_Tarefas_:
(A) Com base no texto de apoio, explique em uma a três frases por que o homem aprendeu que não vale a pena amar.
(B) Resuma o texto de apoio em duas frases.

_Texto de apoio_:
Eu conheci um homem que sofreu demais.
Até uma barata corre, se você tenta feri-la. Inteligentemente, a psique humana se auto-imuniza contra os venenos que ela detecta, por experiência, que têm o poder de feri-la.
Este homem aprendeu que não vale a pena amar. De uma forma ou outra, o Destino – a quem alguns chamam de “Deus” – arranca-nos o que é mais precioso, parecendo não ter a menor noção da dimensão de que nada resta da estrutura, quando se retira dela o chão.
Este homem descobriu que há muito mais segurança na escolha de trancafiar a expressão de seus próprios sentimentos, não em caixa ou prisão alguma, senão dentro de si mesmo. Em tão obscuro lugar, quem poderá encontrá-los? Reaquecê-los? Questioná-los? Danificá-los mais?

_Linhas de dados_:
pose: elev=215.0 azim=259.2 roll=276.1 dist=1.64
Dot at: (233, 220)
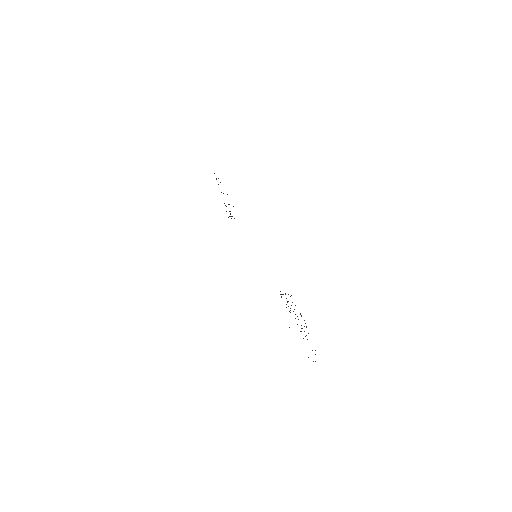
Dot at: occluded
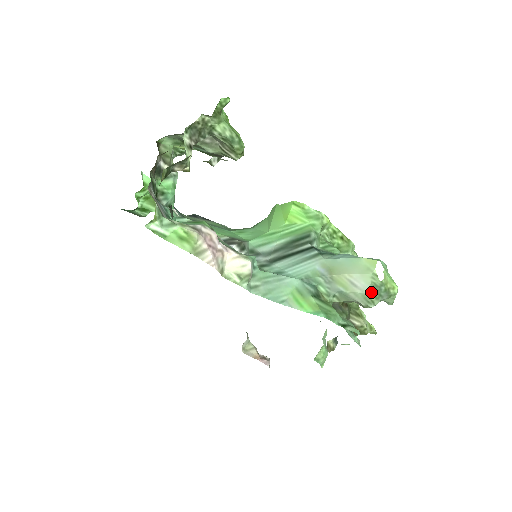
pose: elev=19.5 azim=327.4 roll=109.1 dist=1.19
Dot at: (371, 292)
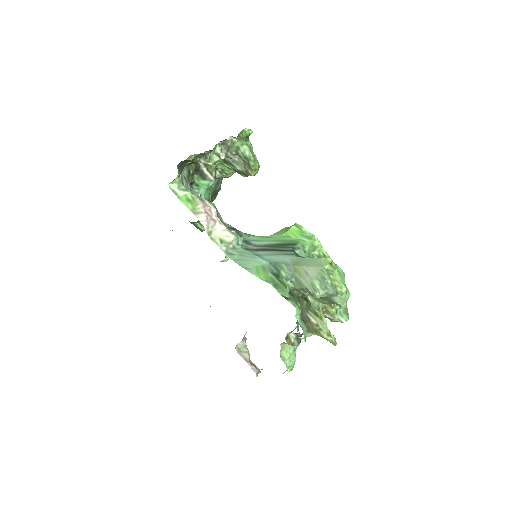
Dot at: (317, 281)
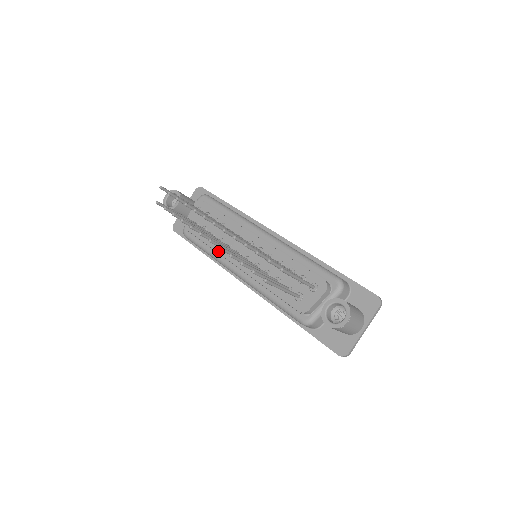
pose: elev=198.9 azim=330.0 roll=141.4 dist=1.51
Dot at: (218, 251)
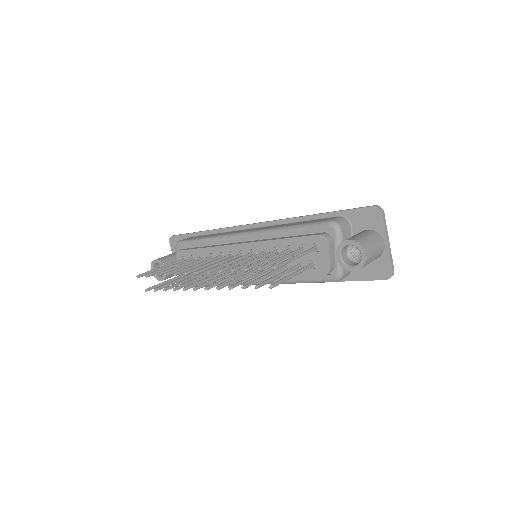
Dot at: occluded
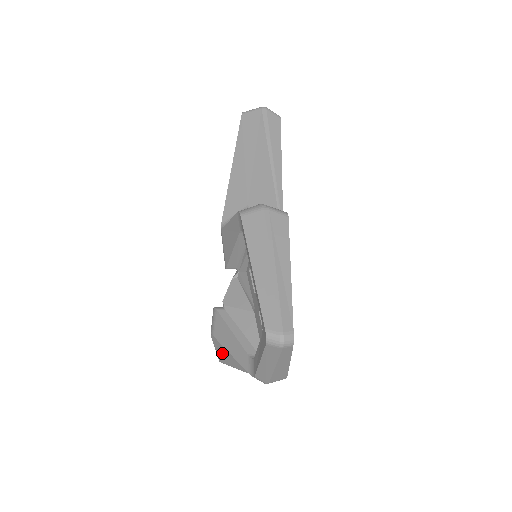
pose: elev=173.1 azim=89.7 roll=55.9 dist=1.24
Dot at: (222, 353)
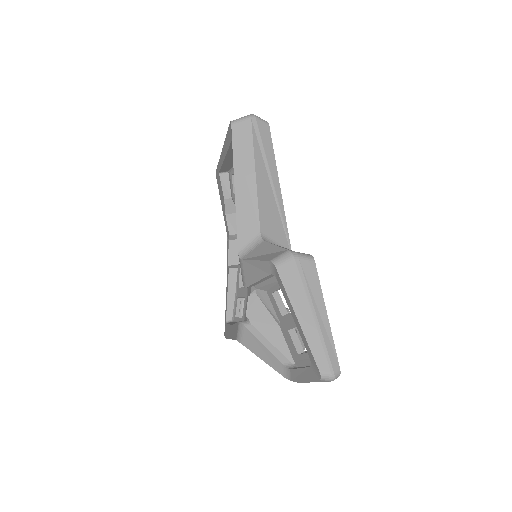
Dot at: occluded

--

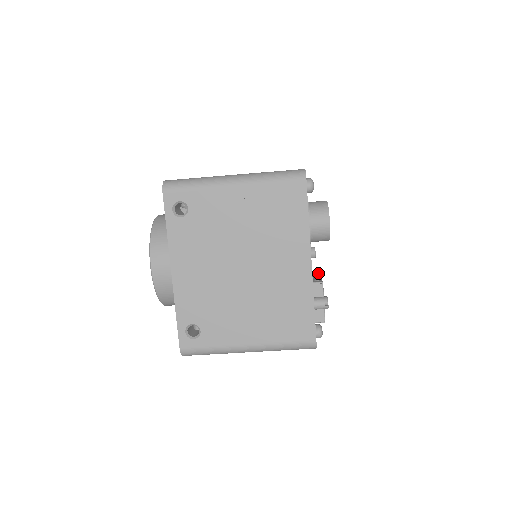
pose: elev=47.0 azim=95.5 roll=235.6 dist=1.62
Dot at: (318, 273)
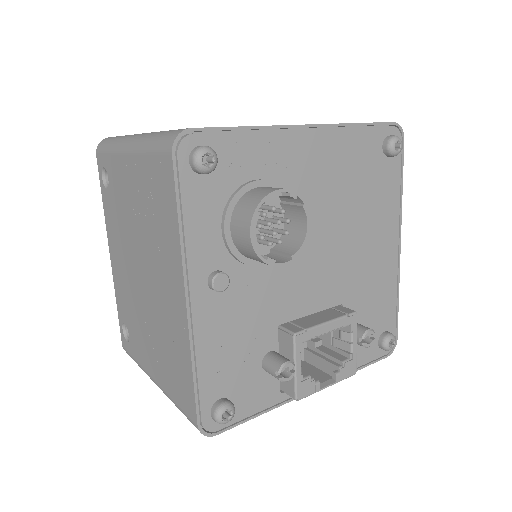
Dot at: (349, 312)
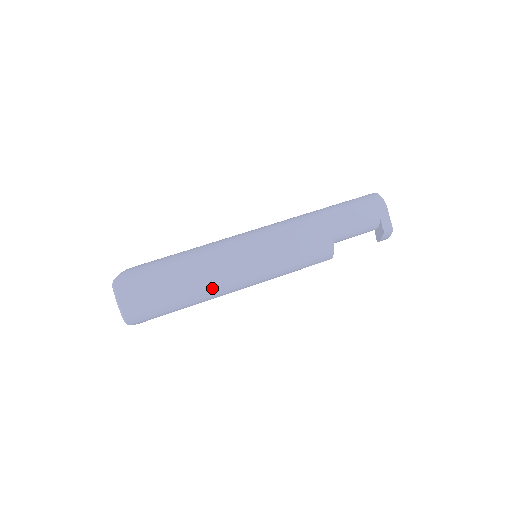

_Respostas por tarefa_:
(A) Porque, de uma forma ou outra, o Destino (a quem alguns chamam de "Deus") nos arranca o que é mais precioso. Ele não parece ter a menor noção de que nada resta da estrutura quando se retira dela o chão.

(B) O texto fala de um homem que sofreu demais e, assim como a psique humana se protege do que tem o poder de feri-la, aprendeu que não vale a pena amar, pois o Destino nos arranca o que é mais precioso. Por isso, ele achou mais seguro trancar a expressão dos próprios sentimentos dentro de si mesmo, um lugar tão obscuro que ninguém poderia encontrá-los, questioná-los ou danificá-los mais.